A new study commissioned by World Wildlife Fund Canada found that 1.54 billion litres of grey water were generated by ships off the British Columbia (B.C.) coast in 2017. The report found the vast majority of this volume, 1.37 billion litres, came from cruise ships.
Grey water — the drainage from dishwater, galley sinks, and showers — may contain contaminants ranging from grease, oil, and flame retardants to disinfectants, fecal coliform, and micro-plastics. Because of limited storage on vessels, it’s common practice for ships of all sizes to discharge the water into the ocean.
“There are several environmental impacts of grey water dumping, including the potential for nutrients in the liquid to foster excessive algal growth, leading to dead zones for aquatic life,” said Andrew Dumbrille, senior specialist in sustainable shipping at WWF-Canada. “[It can] contain oil and grease that suffocates fish by coating their gills, and particulate matter that chokes species like lobster, crab, and sponges.”

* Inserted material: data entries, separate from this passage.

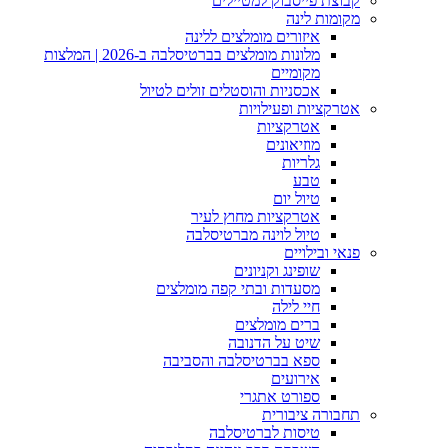
קבוצת פייסבוק למטיילים
מקומות לינה
איזורים מומלצים ללינה
מלונות מומלצים בברטיסלבה ב-2026 | המלצות
מקומיים
אכסניות והוסטלים זולים לטיול
אטרקציות ופעילויות
אטרקציות
מוזיאונים
גלריות
טבע
טיול יום
אטרקציות מחוץ לעיר
טיול לוינה מברטיסלבה
פנאי ובילויים
שופינג וקניונים
מסעדות ובתי קפה מומלצים
חיי לילה
ברים מומלצים
שיט על הדנובה
ספא בברטיסלבה והסביבה
אירועים
ספורט אתגרי
תחבורה ציבורית
טיסות לברטיסלבה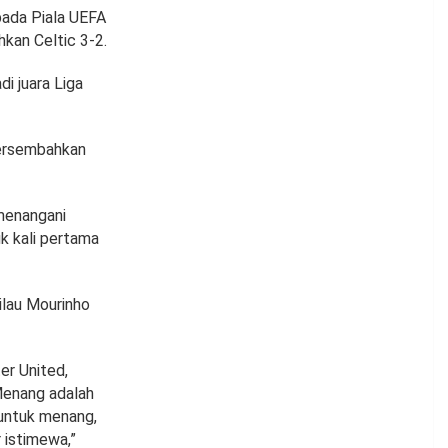
 pada Piala UEFA
kan Celtic 3-2.
i juara Liga
persembahkan
 menangani
 kali pertama
lau Mourinho
er United,
Menang adalah
 untuk menang,
 istimewa,”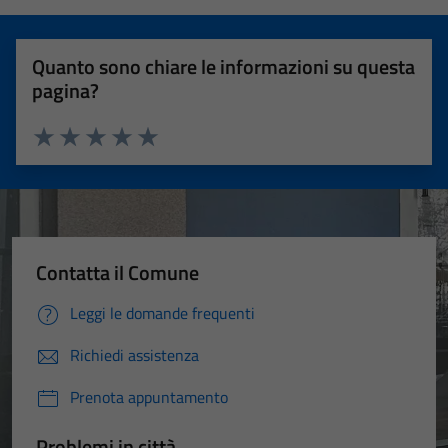
Quanto sono chiare le informazioni su questa
pagina?
Valuta 1 stelle su 5
Valuta 2 stelle su 5
Valuta 3 stelle su 5
Valuta 4 stelle su 5
Valuta 5 stelle su 5
Contatta il Comune
Leggi le domande frequenti
Richiedi assistenza
Prenota appuntamento
Problemi in città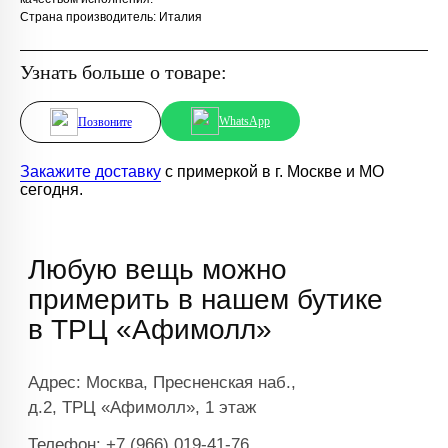
Страна производитель: Италия
Узнать больше о товаре:
WhatsApp
Позвоните
Закажите доставку
с примеркой в г. Москве и МО
сегодня.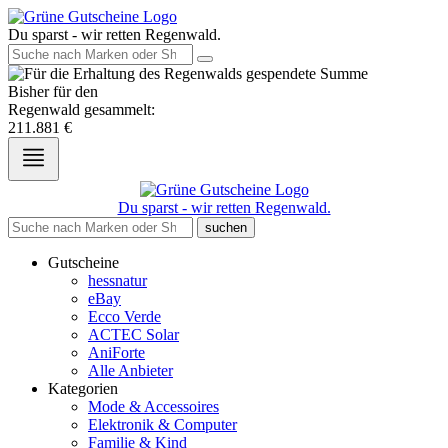
Du sparst - wir retten Regenwald.
Bisher für den
Regenwald gesammelt:
211.881
€
Du sparst - wir retten Regenwald.
suchen
Gutscheine
hessnatur
eBay
Ecco Verde
ACTEC Solar
AniForte
Alle Anbieter
Kategorien
Mode & Accessoires
Elektronik & Computer
Familie & Kind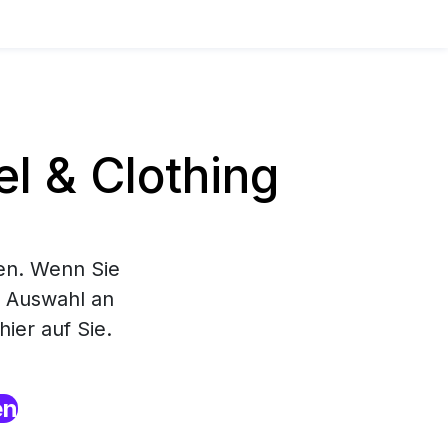
l & Clothing
en. Wenn Sie
e Auswahl an
ier auf Sie.
en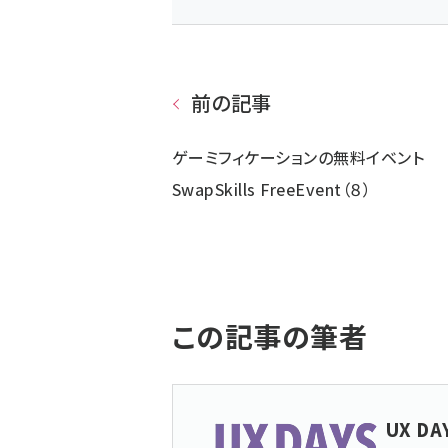
前の記事
ゲーミフィケーションの無料イベント
SwapSkills FreeEvent（８）
この記事の筆者
UX DA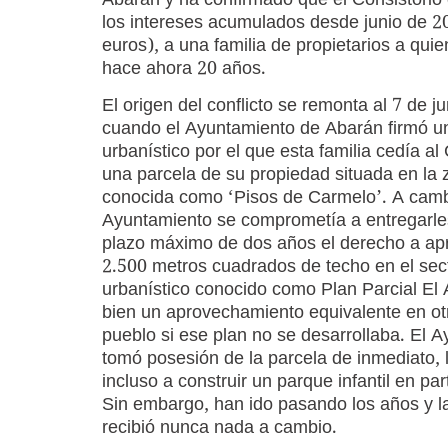
Abarán y ha confirmado que el Consistori
los intereses acumulados desde junio de 20
euros), a una familia de propietarios a qu
hace ahora 20 años.
El origen del conflicto se remonta al 7 de j
cuando el Ayuntamiento de Abarán firmó u
urbanístico por el que esta familia cedía al
una parcela de su propiedad situada en la
conocida como ‘Pisos de Carmelo’. A camb
Ayuntamiento se comprometía a entregarle
plazo máximo de dos años el derecho a ap
2.500 metros cuadrados de techo en el sec
urbanístico conocido como Plan Parcial El
bien un aprovechamiento equivalente en ot
pueblo si ese plan no se desarrollaba. El 
tomó posesión de la parcela de inmediato, 
incluso a construir un parque infantil en par
Sin embargo, han ido pasando los años y la
recibió nunca nada a cambio.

Although dumping in inland waters is governed by provincial laws, regulations only cover the area within three nautical miles of the coast. Beyond that, there are no requirements for it to be treated or reported when discharged into the oceans.
“We urge Transport Canada to put additional regulations in place around grey water dumping,” said Dumbrille. “Some companies voluntarily go beyond what is required, but much more is needed across the industry. With 90 per cent of all grey water likely produced on cruise ships, transparency can help customers make a difference by supporting companies that keep ocean health in mind.”
Following WWF-Canada’s 2018 report, which found that grey water dumping in the Canadian Arctic would double by 2035, this report uses a similar methodology to highlight common B.C. coastal routes where it was likely released.
Prepared by Vard Marine Inc., this latest report looked at the types of vessels transiting Canadian waters from Washington to Alaska and took into account the routes, average number of passengers, and average amount of grey water generated.